Jesse Friedman (no relation to this writer), the central character in Andrew Jarecki's documentary, "Capturing the Friedmans," is taking action. He's filed a motion to overturn his 1988 conviction on charges that he and his father sexually abused children. Jesse served thirteen years for his crimes; his father died in prison.
"The exhaustive investigation done by the filmmakers in the course of making the film uncovered a tremendous amount of exonerating material. The prosecution had an obligation to share this information with me at the time they became aware of it, but they kept it secret from me and my lawyer. Had I known of this information before, I would have been able to use it at trial and prove my innocence. It is my hope that by presenting this information now, I will be able to overturn my conviction and clear my name."
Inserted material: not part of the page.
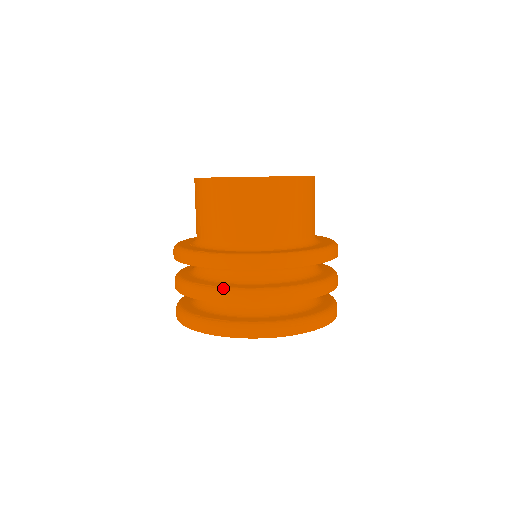
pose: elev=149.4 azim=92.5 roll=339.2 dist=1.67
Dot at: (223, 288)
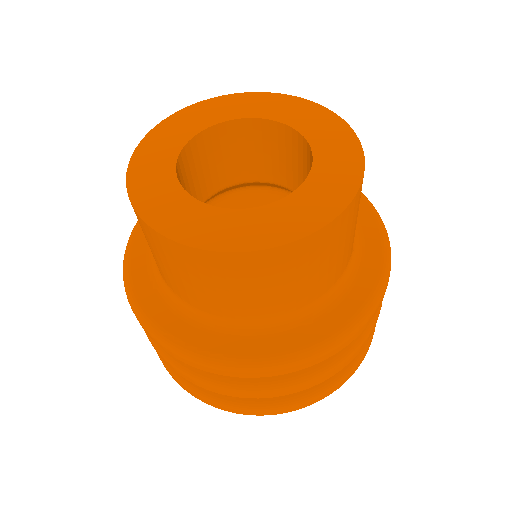
Dot at: (225, 382)
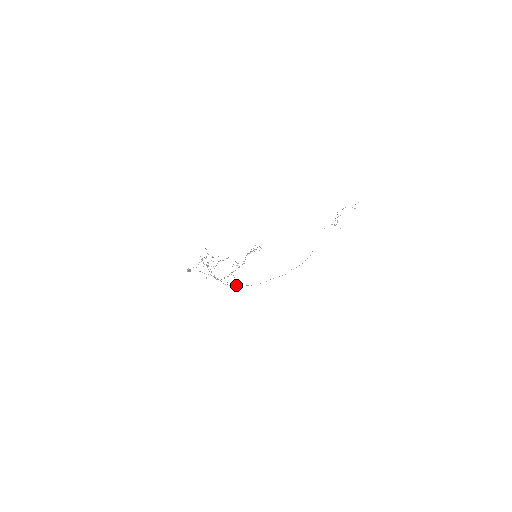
In his 1000-page filing, Friedman alleges that the majority of the computer students interviewed by the police had no recollection of any abuse despite being visited by the police many times.
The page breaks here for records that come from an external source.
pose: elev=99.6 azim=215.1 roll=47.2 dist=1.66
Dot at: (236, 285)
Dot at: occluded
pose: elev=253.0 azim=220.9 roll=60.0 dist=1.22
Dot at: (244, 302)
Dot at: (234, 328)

He also claims that the students who did provide testimony that they had been abused "had no recollection of such abuse until they had been subjected to up to five kinds of manipulative and suggestive questioning by the police — questioning methods now proven to cause false memories in children. For example:
— One of the computer students who became a key witness in the case, admitted that he did not remember any of the abuse he alleged, until after he was hypnotized, a technique proven to lead to false memories.
— Police detectives admit to having provided the students with incentives to encourage them to provide testimony, including in one case having pizza parties, and offering to deputize cooperative children.
— One detective admits to visiting a student 15 separate times in order to finally procure incriminating testimony despite the child's consistent statement that he had not been abused.
— A number of computer students admit to having provided false testimony in order to end the questioning and that they actually did not experience the abuse to which they had testified to.
— One team of detectives, in a tape-recorded interview, told one of the computer students who was adamantly insisting that he had not been abused, that he might become a homosexual if he did not admit to the abuse."